Her wheelchair must have run
incessantly to contain her
in pursuit of a paradise bird
just gone
around a corner of the world.
She had moved often to greener grasses
where unicorns would roam,
and roses grew. Orion, she said
was the window to heaven
and kept it always in her view.
A child of the great depression,
born into toiling on an acre of dirt,
we don’t wonder that a starry night
would inspire her dreaming
of a better life; a new dress perhaps
to hide her bony body
and enhance her alluring smile.
Old pictures tell the story
of a girl enamored by a young man
come to save her from it all.
As a storm cloud darkening the sun
is read in the dimming of a still pool’s face
so were her eyes
reflective of the pain
at my long absences.
And I, her son (and her only one)
had come to the door with nothing in hand
to fulfill the rainbows of her life;
to provide the prizes
always missing from the cereal box.
She was the girl who birthed me
On a kitchen table
In a farmhouse where they worked
As hired hands; my father
A most unwilling midwife,
I guess a bed was unavailable
And they were fired soon after.
I imagine the family table
Could not be scrubbed of blood
But was purified, eventually, in fire.
Our home, an old army tent,
Was easily moved
(as no doubt the army intended)
To grandmother’s apple orchard.
The thin walls of our lowly home
Let music in, and young ears
Listen to all that sings:
The cheerful cadence of the chickadees,
The evening arias of larks.
Mourning doves crooning
Some sad story of loss
A barn owl down from it’s high beam
To share profundities
In the mysterious night
A distant dog howling
For a place in the scheme of things.
(the oratories of birds a dawn)
Across the marsh
The moaning buoy and bell
At the river’s mouth
And the Atlantic hurling its surf
Charlie True, Abenaki, was born in Newbury MA on a kitchen table, delivered by his father.
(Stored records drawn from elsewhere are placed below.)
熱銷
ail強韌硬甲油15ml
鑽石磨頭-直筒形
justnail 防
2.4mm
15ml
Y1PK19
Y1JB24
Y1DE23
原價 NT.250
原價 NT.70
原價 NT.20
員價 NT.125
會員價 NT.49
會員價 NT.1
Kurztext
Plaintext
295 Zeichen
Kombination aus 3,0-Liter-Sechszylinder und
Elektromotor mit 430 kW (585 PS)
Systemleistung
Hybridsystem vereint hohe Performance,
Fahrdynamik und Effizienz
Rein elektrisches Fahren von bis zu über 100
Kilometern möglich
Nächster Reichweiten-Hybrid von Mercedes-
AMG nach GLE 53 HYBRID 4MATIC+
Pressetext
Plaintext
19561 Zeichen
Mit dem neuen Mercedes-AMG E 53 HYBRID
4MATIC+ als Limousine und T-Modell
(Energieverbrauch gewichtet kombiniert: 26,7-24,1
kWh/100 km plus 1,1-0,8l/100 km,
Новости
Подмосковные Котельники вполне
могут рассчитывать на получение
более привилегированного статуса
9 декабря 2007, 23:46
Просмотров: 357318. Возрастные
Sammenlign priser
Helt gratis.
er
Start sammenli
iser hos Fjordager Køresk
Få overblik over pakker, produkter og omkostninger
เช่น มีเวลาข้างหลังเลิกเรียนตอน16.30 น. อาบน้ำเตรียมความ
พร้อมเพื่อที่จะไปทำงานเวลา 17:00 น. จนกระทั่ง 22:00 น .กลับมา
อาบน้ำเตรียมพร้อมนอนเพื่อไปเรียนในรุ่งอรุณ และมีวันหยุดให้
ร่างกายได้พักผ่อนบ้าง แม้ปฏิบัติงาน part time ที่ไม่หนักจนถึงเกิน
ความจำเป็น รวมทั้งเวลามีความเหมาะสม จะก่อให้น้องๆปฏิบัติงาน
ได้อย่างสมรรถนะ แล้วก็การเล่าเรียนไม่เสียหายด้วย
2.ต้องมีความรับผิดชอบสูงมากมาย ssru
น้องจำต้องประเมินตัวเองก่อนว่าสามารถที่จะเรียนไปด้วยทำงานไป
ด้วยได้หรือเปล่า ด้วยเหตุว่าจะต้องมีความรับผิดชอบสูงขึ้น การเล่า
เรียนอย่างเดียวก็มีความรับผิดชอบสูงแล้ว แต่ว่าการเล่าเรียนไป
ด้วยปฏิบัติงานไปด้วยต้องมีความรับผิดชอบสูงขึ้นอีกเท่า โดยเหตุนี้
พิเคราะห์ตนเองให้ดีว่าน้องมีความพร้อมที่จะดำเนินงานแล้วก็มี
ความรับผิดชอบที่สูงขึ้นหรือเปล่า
His first months of life were spent living in a tent and his first memories were hearing the songs of the chickadees. He loved living on the salt water marshes of his childhood and in later life, loved living with his wife, Rhonda Besaw in the mountains of Ndakinna, the heartland of Abenaki territory. Charlie was a true renaissance man, well read and well spoken. For many years, until his passing, he was known as the “Speaker” for the Abenaki Nation of New Hampshire. Charlie left behind many unpublished poems, going back over 50 years.